Segment Start: Dataset excerpts
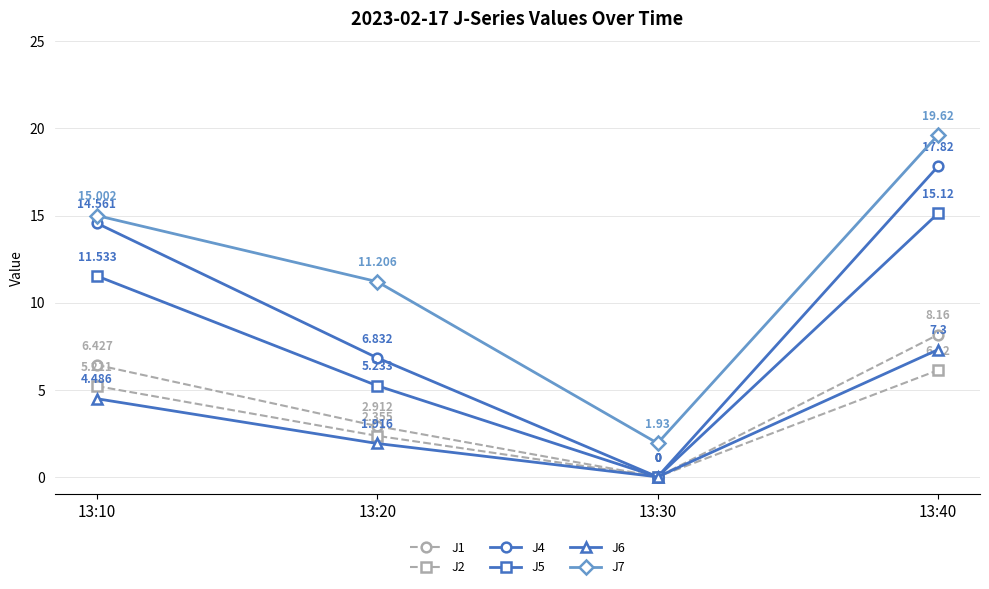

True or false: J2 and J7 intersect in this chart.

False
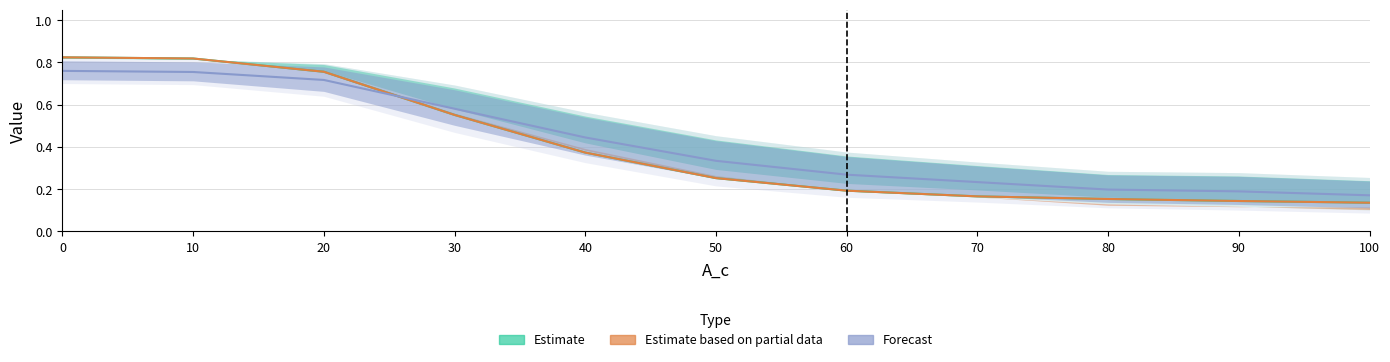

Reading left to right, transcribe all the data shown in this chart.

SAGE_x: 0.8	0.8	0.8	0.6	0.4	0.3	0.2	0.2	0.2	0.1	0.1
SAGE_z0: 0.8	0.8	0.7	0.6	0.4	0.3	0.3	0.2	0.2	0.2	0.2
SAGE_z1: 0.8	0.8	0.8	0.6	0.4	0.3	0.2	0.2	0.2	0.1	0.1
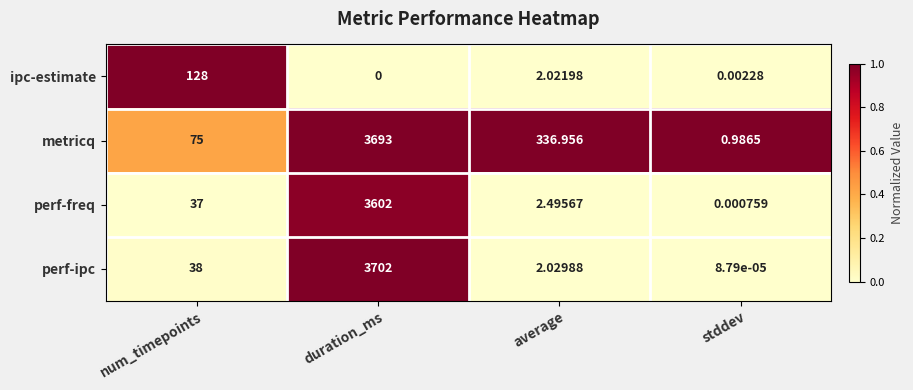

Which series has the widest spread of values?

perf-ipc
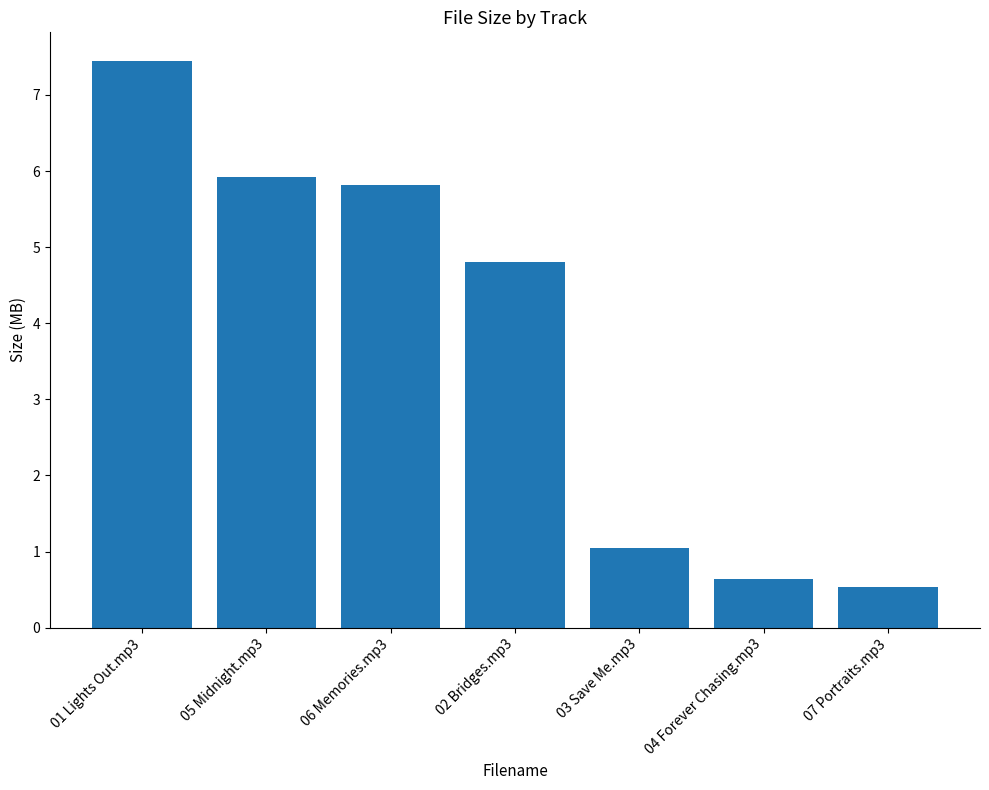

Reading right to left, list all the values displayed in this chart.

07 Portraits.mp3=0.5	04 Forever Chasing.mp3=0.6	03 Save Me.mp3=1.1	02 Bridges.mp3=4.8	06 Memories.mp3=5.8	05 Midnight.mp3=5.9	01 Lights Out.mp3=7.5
Segment End: Dataset excerpts
_Instructions to follow_
Please rewrite all the records above, replacing "this chart" with "this plot" and keeping everything else unchanged. Leave the pictures out of your answer.

_Result below_
True or false: J2 and J7 intersect in this plot.

False

Reading left to right, transcribe all the data shown in this plot.

SAGE_x: 0.8	0.8	0.8	0.6	0.4	0.3	0.2	0.2	0.2	0.1	0.1
SAGE_z0: 0.8	0.8	0.7	0.6	0.4	0.3	0.3	0.2	0.2	0.2	0.2
SAGE_z1: 0.8	0.8	0.8	0.6	0.4	0.3	0.2	0.2	0.2	0.1	0.1

Which series has the widest spread of values?

perf-ipc

Reading right to left, list all the values displayed in this plot.

07 Portraits.mp3=0.5	04 Forever Chasing.mp3=0.6	03 Save Me.mp3=1.1	02 Bridges.mp3=4.8	06 Memories.mp3=5.8	05 Midnight.mp3=5.9	01 Lights Out.mp3=7.5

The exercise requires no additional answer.